**INFORMATION GIVEN**.
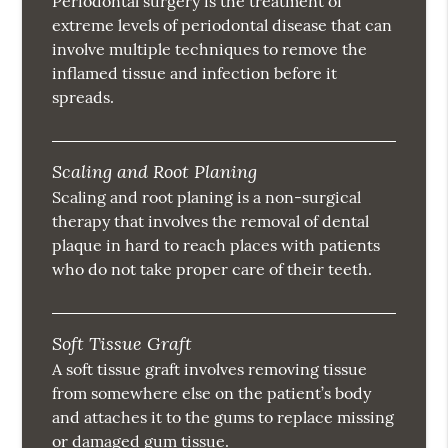
Periodontal surgery is the treatment of
extreme levels of periodontal disease that can
involve multiple techniques to remove the
inflamed tissue and infection before it
spreads.
Scaling and Root Planing
Scaling and root planing is a non-surgical
therapy that involves the removal of dental
plaque in hard to reach places with patients
who do not take proper care of their teeth.
Soft Tissue Graft
A soft tissue graft involves removing tissue
from somewhere else on the patient’s body
and attaches it to the gums to replace missing
or damaged gum tissue.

**BRIEF**. Say how many lines of the data hold the string "that", with no other words in your reply.

**RESPONSE TO THIS EXERCISE**. 2